American musician (born 1947)

Michael DeTemple (born December 15, 1947) is an American musician and luthier known for his handmade solid-body guitars.

Born and raised in Los Angeles, California, DeTemple began repairing and maintaining a wide range of stringed instruments at the age of 13. Early on, he became acquainted with renowned guitarist Ernie Ball, who retained his services by paying with old guitars.

==Musician==
He began playing banjo, guitar, and mandolin at 12, quickly achieving a high level of proficiency. He began hanging out at the Ash Grove folk club in Los Angeles, where he came into contact with a number of luminaries in the folk and blues genres including Taj Mahal, Doc Watson, Lightnin' Hopkins, Clarence White, and Jesse Ed Davis. At 14, he won his first Topanga Canyon Banjo and Fiddle Contest, winning three more times by eighteen. In 1966, Academy Award winning composer, Earl Robinson invited him to play in the "Winterfest Concerto for Five String Banjo and Orchestra" with the Los Angeles Philharmonic conducted by Lawrence Foster and later with Elmer Bernstein.
In the 1970s, DeTemple worked as a studio musician, and contributed to a number of film scores and other projects. A notable studio performance during this period was on Dave Mason's bestselling album, Alone Together. He also developed a close friendship with the Band bass player, Rick Danko with whom he recorded, later playing live in the Rick Danko Band.
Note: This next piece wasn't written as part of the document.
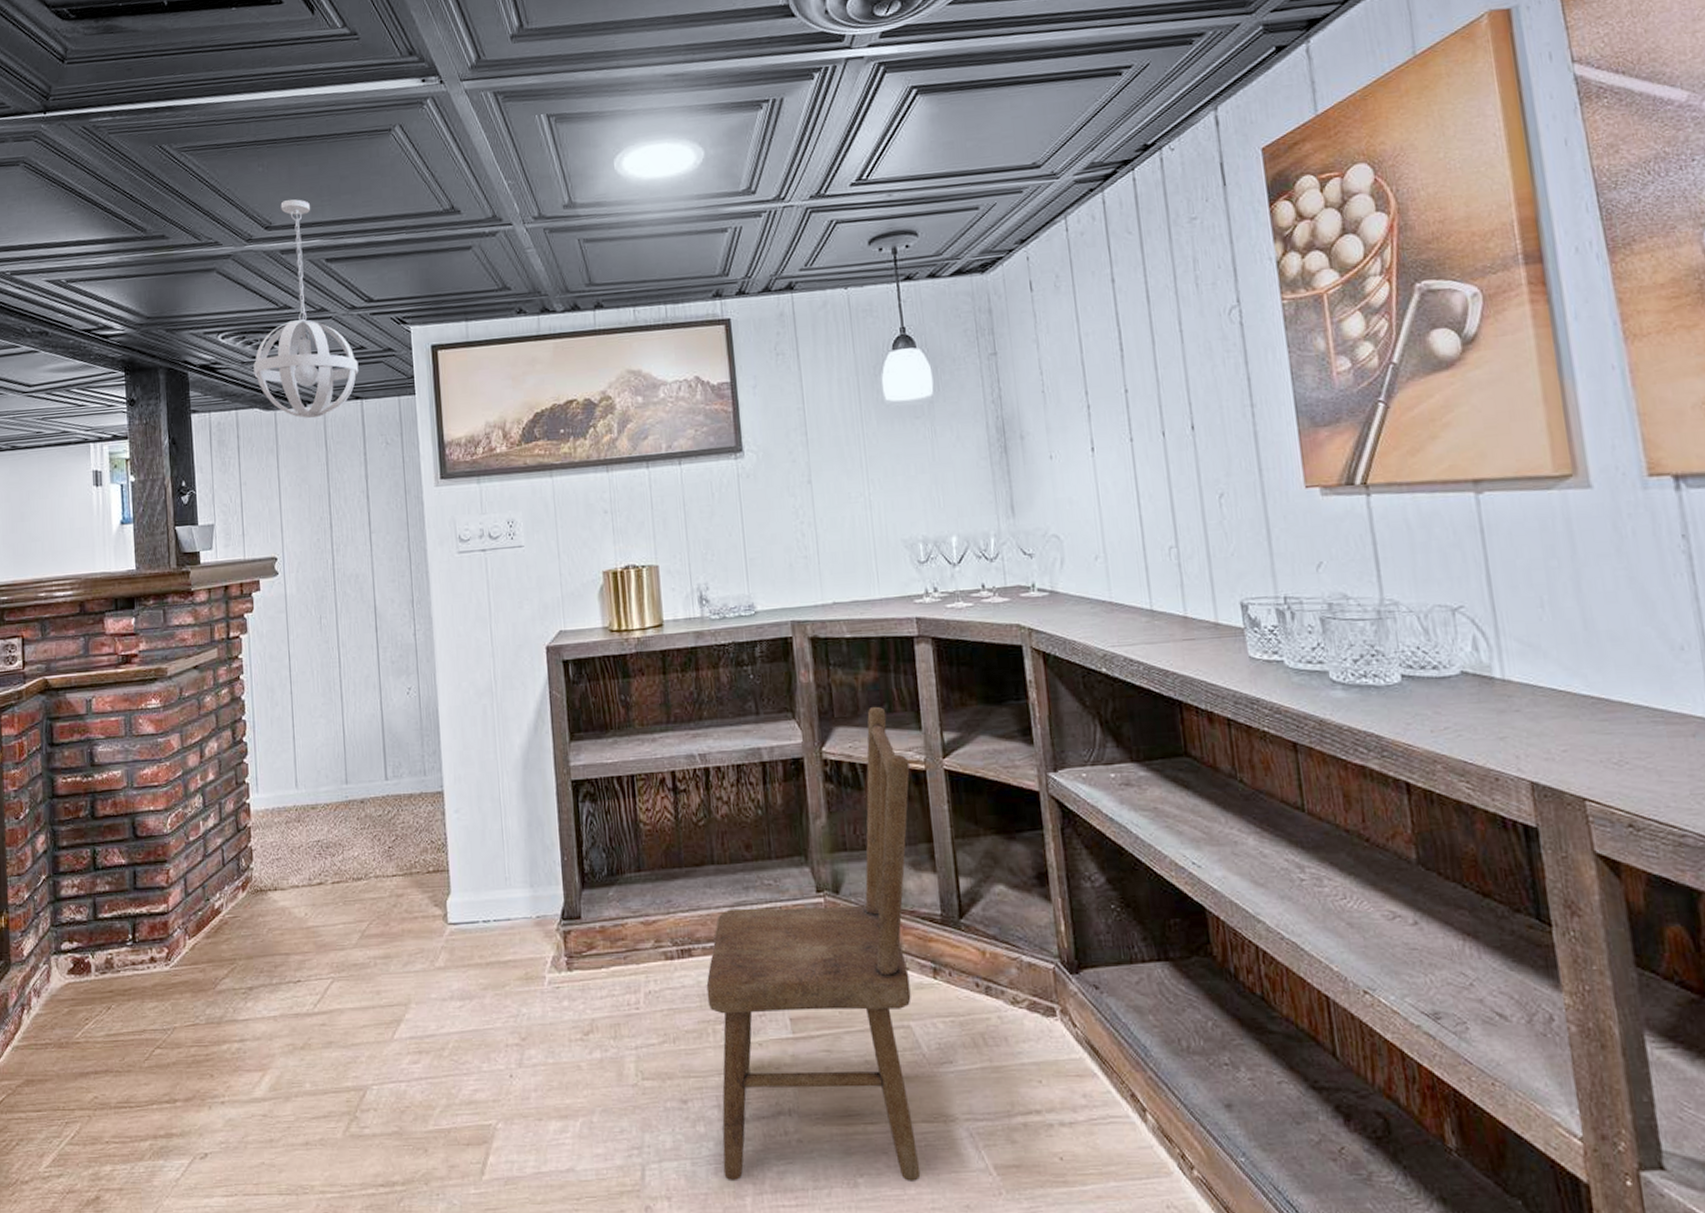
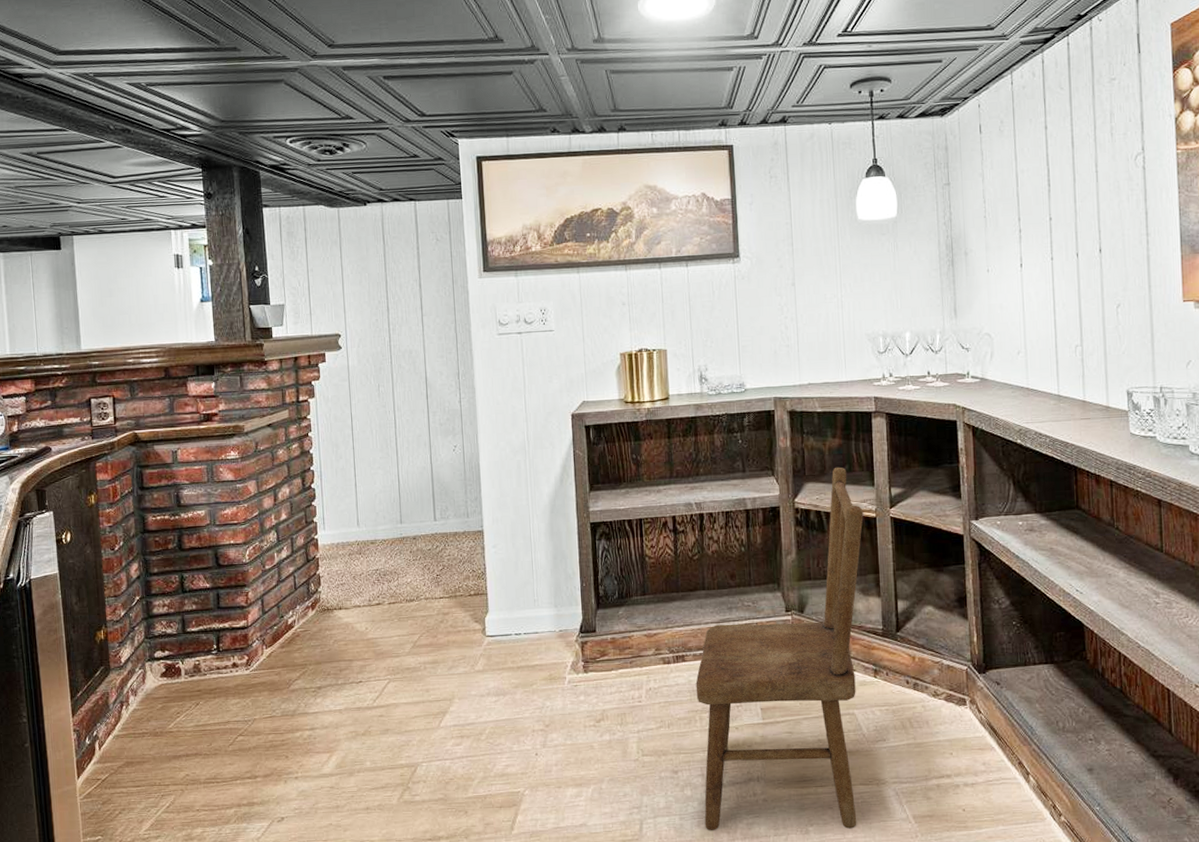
pendant light: present [253,199,359,418] -> none [318,21,413,216]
Danko discovered his guitar work when DeTemple joined in on a jam session in the studio with Eric Clapton, Pete Townshend, and Ron Wood. Most recently he has played mandolin on John Fogerty’s DeJa Vu All Over Again and the supplemental disc of Kevin Costner's Open Range DVD Beyond Open Range: (The Making of Open Range).

==Guitar maker==
In 1995, he founded DeTemple Guitars and began building handmade Stratocaster- and Telecaster-style solid body guitars using original 1950s vintage instruments as templates. His guitars are highly sought after by collectors and professional musicians. Master luthier Rick Turner, has referred to his guitars as "...the one out of 5,000 — the top half of one percent of all these types of guitars... the dream Strat-style guitars that everybody’s chasing after." He claims to have made guitars for Bob Dylan, John Fogerty and some known Jazz musicians. DeTemple is said to employ the "esoteric" centuries-old method of tap-tuning the woods he uses in his creations, although it is unclear whether or not the process is effective for non-acoustic instruments. He also uses "30,000 year-old fossilized Mastodon ivory tusk" nuts, his own pickups, bridges, blocks and other hardware. His guitars sell in mid-to-upper-four-figure range. There has been up to a three-year wait list. There is currently less than a one-year wait list. He lives in the San Fernando Valley area of Los Angeles, California.